09/03/2019
Bajando las escaleras del cine, con el pulso de las imágenes en mi mente, esa belleza del cielo azul, las flores vivas en el campo, las ciudades o pueblos en su crudeza o serenidad. Algo de frío afuera. Es éste del invierno que se aleja. La noche me hace temblar mientras me encojo y subo el cuello de la cazadora. No sé cómo realizar la crítica íntima del filme que acabo de ver. Qué ríos de luz en mi sensibilidad, qué alimento en mis heridas, qué sensación del auge de la memoria como oxígeno hondo de la existencia. La ciudad, con sus luces desperdigadas, con sus ruidos cotidianos, es la vuelta a la realidad mientras las imágenes del filme, como una semilla, germinan por dentro. Rebusco en mi interior algo que pueda definir lo que acabo de ver. No es una crítica lo que quiero escribir, es definir una alegría profunda que necesita ser definida, dejar al menos una frase que pueda ser justa con lo que acabo de ver. Primero pienso que, por supuesto, el filme no me ha defraudado. Ninguno, hasta los más banales o insulsos o extraños o exégetas o políticos, lo ha hecho. Siempre encuentro su sello. Esa portentosa sencillez narrativa. Esa dureza y realidad de los personajes. Esa calma y esa pasión. Ese escenario en el que la vida, con su sencillez y su complejidad, muestra su miseria y su grandeza sin esfuerzo.

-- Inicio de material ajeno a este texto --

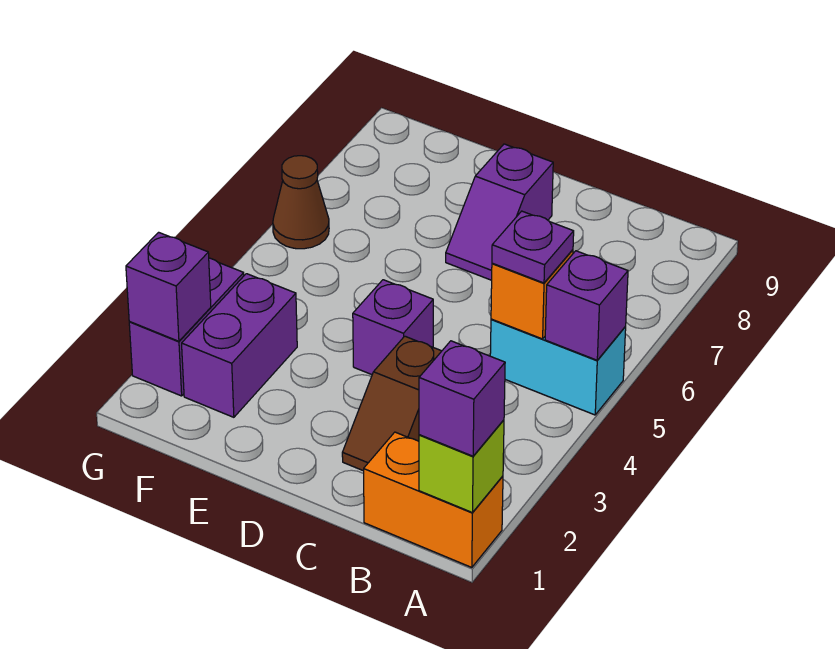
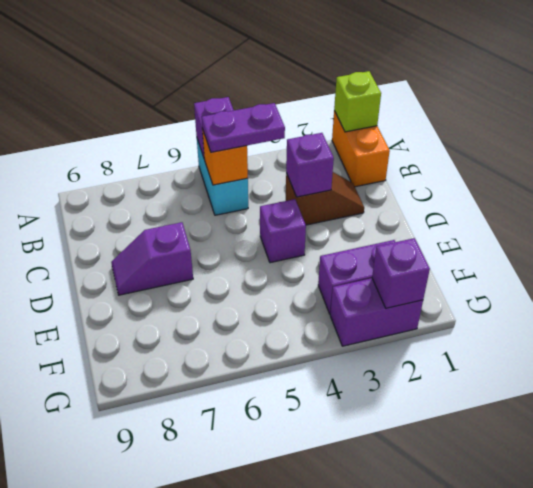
purple 1x1 brick [419,341,505,456] -> purple 1x1 brick moved to [286,133,334,197]
purple 1x1 plate [492,211,574,283] -> purple 1x2 plate [202,103,285,152]
purple 1x2 slope [446,144,553,280] -> purple 1x2 slope turned to [111,222,193,295]
brown 1x1 cone [273,156,329,249] -> none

Si me pidieran elegir a los cinco grandes él sería uno. A su lado John Ford, Stanley Kubrick, Francis Ford Coppola y Steven Spielberg. Y él, perdón por la osadía, un peldaño arriba como el majestuoso narrador de nuestra época. El Flaubert del cine. Esos héroes desgastados, deprimidos, destrozados por el alcohol o la guerra o la traición o la hipocresía, en el más hondo pozo de la desdicha, levantando siempre una mano con la que realizar un brindis por lo humano. Esos tipos que la vida ha hundido capaces de un último gesto de dignidad, respeto, humanidad, grandeza que emerge de la más lodosa charca del suburbio. Esos personajes capaces de elevar su existencia anodina a la grandeza de lo minúsculo. Y sobre todo, esa batalla del gran narrador con la memoria, la hazaña de doblegar al tiempo con el trabajo, el amor, la humanidad, la memoria. No voy a citar películas porque hay tantas. El boxeador, el militar, el fotógrafo, el pistolero harto de matar que rescata el honor de unas putas maltratadas en un pueblo perdido. Pintad de rojo esas casas para que sepan que por aquí ha pasado la muerte. Y si volvéis a maltratar una sola mujer, volveré y os mataré a todos. Clint Eastwood lucha contra el tiempo. Acabo de ver "The Mule" y siento la sensación de que siempre gana su batalla. Algún día perderá como es ley de la existencia. Pero mientras tanto no puedo dejar de decirme, cuando bajo las escaleras hacia el frío de la noche, no te mueras nunca Clint.